House price inflation has fallen below wage increases for the first
time this decade according to Rightmove’s latest monthly survey which
shows asking prices for houses edged up 0.2% on the month before to
stand 2.4% higher than a year earlier, down from 4.9% in May and the
lowest this decade. They go on to predict that the house price increase
figure will soon fall to zero.
“This year’s traditional spring bounce in asking prices has ground
to a halt. Sellers have belatedly realised that buyers are unwilling or
unable to pay ever-increasing prices,” said Miles Shipside, Rightmove’s
commercial director.
First-time buyers – the main prop of the property market – remain
priced out, Mr Shipside said, adding that at current rates of pay
rises, it would take seven years for the “affordability gap” to be
closed, assuming house prices don’t fall.
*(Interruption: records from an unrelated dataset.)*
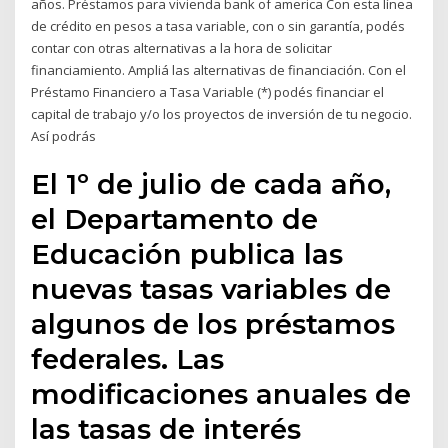
años. Préstamos para vivienda bank of america Con esta línea
de crédito en pesos a tasa variable, con o sin garantía, podés
contar con otras alternativas a la hora de solicitar
financiamiento. Ampliá las alternativas de financiación. Con el
Préstamo Financiero a Tasa Variable (*) podés financiar el
capital de trabajo y/o los proyectos de inversión de tu negocio.
Así podrás
El 1º de julio de cada año,
el Departamento de
Educación publica las
nuevas tasas variables de
algunos de los préstamos
federales. Las
modificaciones anuales de
las tasas de interés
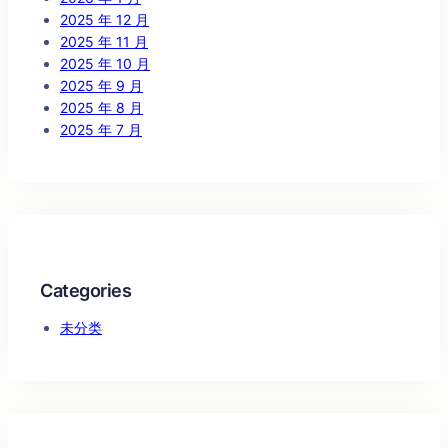
2025 年 12 月
2025 年 11 月
2025 年 10 月
2025 年 9 月
2025 年 8 月
2025 年 7 月
Categories
未分类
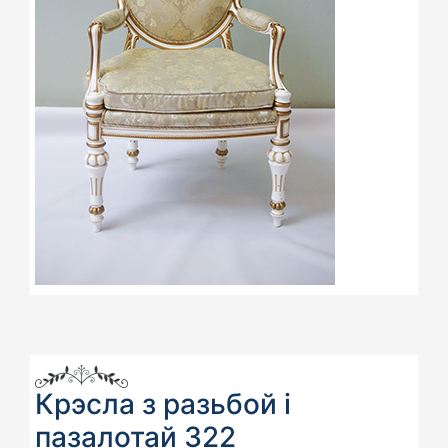
Крэсла з разьбой і
пазалотай 322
A growing number of City economists think that the slowdown in house
prices over the past year, combined with a sharp drop in consumer
spending, could soon provoke the Bank of England’s monetary policy
committee to cut interest rates, for fear of a much steeper fall.
The slowdown in the housing market is particularly acute in London,
where prices are the most expensive. Asking prices fell 0.7% on the
month, reversing May’s 0.7% rise, while the annual change showed a fall
of 3.1%, the second consecutive drop.
Economists are divided as to whether the housing market, which has
seen prices triple in the past eight years, will remain stagnant while
average earnings catch up, or fall sharply. The first is wishful
thinking.
Some – like the Halifax and Nationwide – think that when most of the
big house price indices fall to zero this autumn, the market could
suffer a serious blow. The Bank’s governor, Mervyn King, has admitted
that the monetary policy committee has been surprised at the speed with
which consumer spending has slowed this year and that the link between
house prices and consumption may be stronger than the MPC had thought.
Who would have thought it, when mortgage repayments increase, and house
values fall people spend less money in the shops. And these geniuses
are supposed to be ‘overseeing’ the economy!